Bermudian reinsurance firm PartnerRe recognised the full costs of terminating the merger deal with fellow-Bermudian AXIS Capital in the third-quarter, leading it to report a net loss of $243.3 million, or $5.08 per share for the third quarter of 2015.
At the same time the reinsurer retained lower premiums in its catastrophe reinsurance segment, as it made greater use of retrocessional protection, perhaps signalling that another reinsurer has become less comfortable with retaining as much of the lower-priced reinsurance it has underwritten in recent quarters.
The amalgamation termination fee and reimbursement of expenses that was paid to Axis Capital in the quarter totaled $315 million, a sizable chunk of change for PartnerRe to pay out and this will be reflected positively in AXIS’ results in the coming days, no doubt.
Also impacting PartnerRe’s results this quarter was investment returns, something that we’re already seeing as a trend in these results and not just with the hedge fund reinsurers. Higher volatility in reinsurer investment portfolios is beginning to show through, due to the financial market volatility of recent months. PartnerRe reported net after-tax realised and unrealised losses on its investments of $121.8 million.
The M&A termination fee and expenses paid to AXIS are the cost of deciding to remain a standalone reinsurance firm with the backing of Italian investment holding group EXOR S.p.A. which agreed to acquire PartnerRe for $6.9 billion.
Despite the charges for pulling out of the AXIS deal and the investment hiccup due to financial market volatility, PartnerRe’s results seem solid.
Interim CEO David Zwiener commented; “Our results this quarter reflect a number of factors, most notably the amalgamation termination fee paid to Axis Capital, and continued difficult financial and investment markets, both of which had a negative impact on our book value. Despite the noise, and the impact of the Chinese Tianjin loss in August, our underlying results remain strong. All in, we posted a 1.4 point improvement in our Non-life combined ratio to 82.8% when compared to the third quarter of 2014. Our Life and Health portfolios also remain strong. Overall for the third quarter, we recorded an operating ROE of 14%, which on the back of our solid performance for the first half of 2015, resulted in an operating ROE of 10.5% for the year to date.”
One area of noticeable change is in the catastrophe reinsurance segment at PartnerRe, where the reinsurer saw net premiums written decline by 75%, as it took advantage of global retrocessional capacity to cede more risk away, while non-renewals and cancellations of treaties also accounted for a portion of the decline.
It’s a significant shift in catastrophe premiums retained by PartnerRe, for the first nine months the catastrophe sub-segment net premiums written were down only 29%, which means the use increasing amounts of retro capacity has really ramped up in the third-quarter of the year.
On a gross premiums written basis PartnerRe still wrote $57m, compared to $59m in the prior year period, but net that translated down to just $13m in Q3 2015, compared to net of $55m in Q3 2014. That’s a dramatic change in how much business has been ceded out.

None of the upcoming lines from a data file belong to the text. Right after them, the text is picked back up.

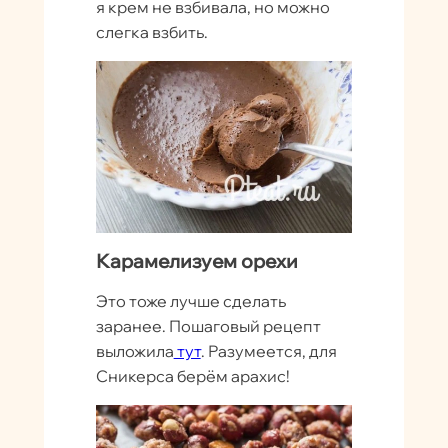
я крем не взбивала, но можно
слегка взбить.
Карамелизуем орехи
Это тоже лучше сделать
заранее. Пошаговый рецепт
выложила
тут
. Разумеется, для
Сникерса берём арахис!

We understand that no additional business was ceded to the Lorenz Re SPI, PartnerRe’s collateralized reinsurance sidecar type vehicle which allows it to take advantage of capital market capacity efficiencies, during the third-quarter, meaning that this increase in retrocession has solely been ceded out into the market.
It has to be considered that PartnerRe has found business written in the last quarter to be less attracively priced and hence found it better to pass more of the risk on via retrocession than it had in prior quarters.
PartnerRe President Emmanuel Clarke commented that the market remains competitive in reinsurance, saying; “As we look ahead to the important January renewal season, which accounts for more than 60% of our Non-life treaty premium, reinsurance markets remain competitive across the board.”
Clarke also noted that the pressure to merge and the lengthy process that can tie reinsurers up in, which PartnerRe now knows only too well, is distracting for some of the firms competitors.
“In addition, M&A activity is continuing to be a distraction for some market participants,” he said.
For PartnerRe, getting the AXIS termination costs out-of-the-way will allow it some runway through the fourth-quarter and up to the January reinsurance renewals. It will be interesting to see whether this new retro strategy of ceding more catastrophe risk away continues, perhaps reflecting the firms view of underpriced business, or whether January brings it opportunities that it would rather keep on its books.